Hello Mark thank you for the feedback and sorry, I should look more closely at “Attachments” before asking for files that are already included.
I have downloaded the pddata file and listened very closely to the audio. I have noticed an intermittent squeak type noise similar to drive belt (as you have mentioned).
I can also hear a tapping noises that’s comes into the audio but not sure it’s relevant?
From the data I have, the engine speed appears static fixed at 750 rpm and the engine speed signal also appears lost part way through the capture.
Would it be possible to retake the capture with the rpm captured from either the OBD or the crankshaft position sensor into channel A?
Here the rpm would be accurate for analysis throughout the capture.
Can I ask if the position of the microphone was altered during the capture?
The signal history displays a higher amplitude at the beginning of the capture. (The squeak noise appears later on through the signal highlighter captured in the image below.)
If we are to focus on the squeak noise (which sounds intermittent) the area of interest you have highlighted (600 Hz) is present throughout the capture. (I would expect that peak to rise and fall)
Looking and listening to the data very closely, when the squeak develops, a peak is present around 113.16 Hz. Multiply this value by 6 and were in the range you have highlighted 678.96 Hz.
Could this be due to the fact that the microphone can detect something in this frequency range not audible by ear due to back ground noise?
Could the peak at 113.16 Hz be our fundamental frequency and the peak at 678.96 Hz be 6th harmonic frequency of the fundamental frequency. To be totally honest, I do not know!
What I do know is 113.16 Hz is too low an audible frequency to generate a squeak noise (Squeaks are a higher frequency)
They do however coincide very nicely and display some of the highest amplitudes (60-70 dB) with 6 cylinders being the connection to our 6th Harmonic.
I don’t believe these peaks can be ignored but I would recapture the data with a fixed microphone and true engine speed input throughout the capture.
A good tip hear would be to down load “audio frequency generator” software as it can often help you to home in on noises in order to locate the frequency of interest.
This will help you to identify the frequencies of noise as you become more experienced.
You can play the audio captured in your NVH software through headphones whilst introducing matching frequencies from the audio generator software.
Here you can be sure the peak you see in the frequency chart of the NVH software during playback matches the frequency generated by the audio frequency generator.
I know exactly where you are Mark and what you are trying to get at with regards to any potential warranty on this engine.
Moving onto your “Publication 1” attachment.
The area you have highlighted around 699 Hz in the frequency chart may well be the sound we hear, but this could be inaudible to the ear as a result of background noise.

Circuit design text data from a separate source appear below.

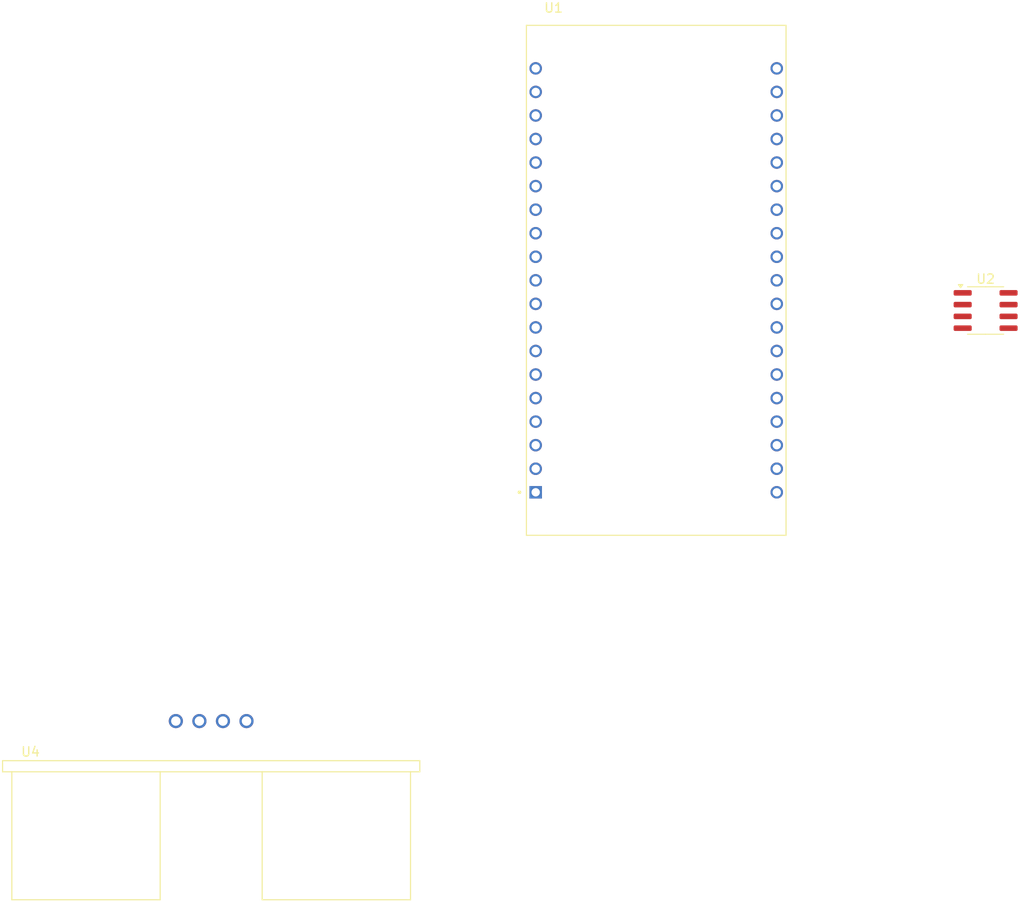
<source format=kicad_pcb>
(kicad_pcb
	(version 20241229)
	(generator "pcbnew")
	(generator_version "9.0")
	(general
		(thickness 1.6)
		(legacy_teardrops no)
	)
	(paper "A4")
	(layers
		(0 "F.Cu" signal)
		(2 "B.Cu" signal)
		(9 "F.Adhes" user "F.Adhesive")
		(11 "B.Adhes" user "B.Adhesive")
		(13 "F.Paste" user)
		(15 "B.Paste" user)
		(5 "F.SilkS" user "F.Silkscreen")
		(7 "B.SilkS" user "B.Silkscreen")
		(1 "F.Mask" user)
		(3 "B.Mask" user)
		(17 "Dwgs.User" user "User.Drawings")
		(19 "Cmts.User" user "User.Comments")
		(21 "Eco1.User" user "User.Eco1")
		(23 "Eco2.User" user "User.Eco2")
		(25 "Edge.Cuts" user)
		(27 "Margin" user)
		(31 "F.CrtYd" user "F.Courtyard")
		(29 "B.CrtYd" user "B.Courtyard")
		(35 "F.Fab" user)
		(33 "B.Fab" user)
		(39 "User.1" user)
		(41 "User.2" user)
		(43 "User.3" user)
		(45 "User.4" user)
	)
	(setup
		(pad_to_mask_clearance 0)
		(allow_soldermask_bridges_in_footprints no)
		(tenting front back)
		(pcbplotparams
			(layerselection 0x00000000_00000000_55555555_5755f5ff)
			(plot_on_all_layers_selection 0x00000000_00000000_00000000_00000000)
			(disableapertmacros no)
			(usegerberextensions no)
			(usegerberattributes yes)
			(usegerberadvancedattributes yes)
			(creategerberjobfile yes)
			(dashed_line_dash_ratio 12.000000)
			(dashed_line_gap_ratio 3.000000)
			(svgprecision 4)
			(plotframeref no)
			(mode 1)
			(useauxorigin no)
			(hpglpennumber 1)
			(hpglpenspeed 20)
			(hpglpendiameter 15.000000)
			(pdf_front_fp_property_popups yes)
			(pdf_back_fp_property_popups yes)
			(pdf_metadata yes)
			(pdf_single_document no)
			(dxfpolygonmode yes)
			(dxfimperialunits yes)
			(dxfusepcbnewfont yes)
			(psnegative no)
			(psa4output no)
			(plot_black_and_white yes)
			(plotinvisibletext no)
			(sketchpadsonfab no)
			(plotpadnumbers no)
			(hidednponfab no)
			(sketchdnponfab yes)
			(crossoutdnponfab yes)
			(subtractmaskfromsilk no)
			(outputformat 1)
			(mirror no)
			(drillshape 1)
			(scaleselection 1)
			(outputdirectory "")
		)
	)
	(net 0 "")
	(net 1 "unconnected-(U1-CLK-PadJ4_19)")
	(net 2 "unconnected-(U1-G18-PadJ4_9)")
	(net 3 "unconnected-(U1-G23-PadJ4_2)")
	(net 4 "unconnected-(U1-G2-PadJ4_15)")
	(net 5 "unconnected-(U1-G32-PadJ5_13)")
	(net 6 "unconnected-(U1-G34-PadJ5_15)")
	(net 7 "unconnected-(U1-EN-PadJ5_18)")
	(net 8 "unconnected-(U1-3V3-PadJ5_19)")
	(net 9 "unconnected-(U1-SP-PadJ5_17)")
	(net 10 "unconnected-(U1-SD0-PadJ4_18)")
	(net 11 "unconnected-(U1-GND_1-PadJ4_1)")
	(net 12 "unconnected-(U1-TXD-PadJ4_4)")
	(net 13 "unconnected-(U1-G14-PadJ5_8)")
	(net 14 "unconnected-(U1-G12-PadJ5_7)")
	(net 15 "unconnected-(U1-G35-PadJ5_14)")
	(net 16 "unconnected-(U1-G4-PadJ4_13)")
	(net 17 "unconnected-(U1-G25-PadJ5_11)")
	(net 18 "unconnected-(U1-G26-PadJ5_10)")
	(net 19 "unconnected-(U1-SN-PadJ5_16)")
	(net 20 "unconnected-(U1-G19-PadJ4_8)")
	(net 21 "unconnected-(U1-G0-PadJ4_14)")
	(net 22 "unconnected-(U1-GND_7-PadJ4_7)")
	(net 23 "unconnected-(U1-SD2-PadJ5_4)")
	(net 24 "unconnected-(U1-G16-PadJ4_12)")
	(net 25 "unconnected-(U1-SD3-PadJ5_3)")
	(net 26 "unconnected-(U1-G33-PadJ5_12)")
	(net 27 "unconnected-(U1-SD1-PadJ4_17)")
	(net 28 "unconnected-(U1-G13-PadJ5_5)")
	(net 29 "unconnected-(U1-G15-PadJ4_16)")
	(net 30 "unconnected-(U1-G5-PadJ4_10)")
	(net 31 "unconnected-(U1-G17-PadJ4_11)")
	(net 32 "unconnected-(U1-CMD-PadJ5_2)")
	(net 33 "GND")
	(net 34 "unconnected-(U1-5V-PadJ5_1)")
	(net 35 "unconnected-(U1-G27-PadJ5_9)")
	(net 36 "unconnected-(U1-RXD-PadJ4_5)")
	(net 37 "unconnected-(U2-VS-Pad5)")
	(net 38 "unconnected-(U2-A0-Pad2)")
	(net 39 "Net-(SW2-3)")
	(net 40 "unconnected-(U2-GND-Pad6)")
	(net 41 "unconnected-(U2-A1-Pad1)")
	(net 42 "Vin-")
	(net 43 "unconnected-(U1-G21-PadJ4_6)")
	(net 44 "unconnected-(U1-G22-PadJ4_3)")
	(net 45 "unconnected-(U2-SCL-Pad4)")
	(net 46 "unconnected-(U2-SDA-Pad3)")
	(net 47 "unconnected-(U4-TRIG-Pad2)")
	(net 48 "5VDC")
	(net 49 "Net-(U4-ECHO)")
	(footprint "HC-SR04:XCVR_HC-SR04" (layer "F.Cu") (at 75 136.875))
	(footprint "Package_SO:SOIC-8_3.9x4.9mm_P1.27mm" (layer "F.Cu") (at 158.525 92.595))
	(footprint "ESP32_NODEMCU:MODULE_ESP32_NODEMCU" (layer "F.Cu") (at 123 89.34))
	(embedded_fonts no)
)

</source>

The frequency chart indicates the level of sound (dB) in direct relation to the frequency of rotating parts within the engine bay (If they are linked) and the frequencies that are applied to the microphone (if external and unrelated)
The frequency spectrum of 0-1000 Hz (our frequency chart in your capture) will display all audio frequencies present at the microphone.
Noise levels (dB) generated as a result of engine speed alone will appear at a frequency of 12.5 Hz at 750 rpm (E1) at the relevant sound level (dB)
Noise levels (dB) generated as a result of an electric cooling fan will appear at a frequency somewhere within the 0-1000 Hz spectrum at the relevant sound level (dB)
Both are visible in the frequency chart (0-1000 HZ spectrum) but neither are directly related.
The scales you have mentioned in the signal history and the frequency chart are not the same and this will be rectified as what you have identified is a bug.
The signal history graph is best utilised as a visual indictor of activity detected by the microphone.
The dB value however in the frequency chart is correct and is an absolute measurement of the signals captured by the microphone
The NVH software requires vibrations and noise to be present for a minimum of 2-4 seconds before it can process and display the frequencies of interest associated with the signals measured by the accelerometer or microphone.
Unfortunately the spikes you have highlighted are not audible for long enough.
With that said, the spikes will still be incorporated into the calculations and all frequencies will be displayed in the frequency chart.
This would be an average of all signals contained inside the signal highlighter, including the spike in the calculation but not displaying a frequency value specific to the spike alone.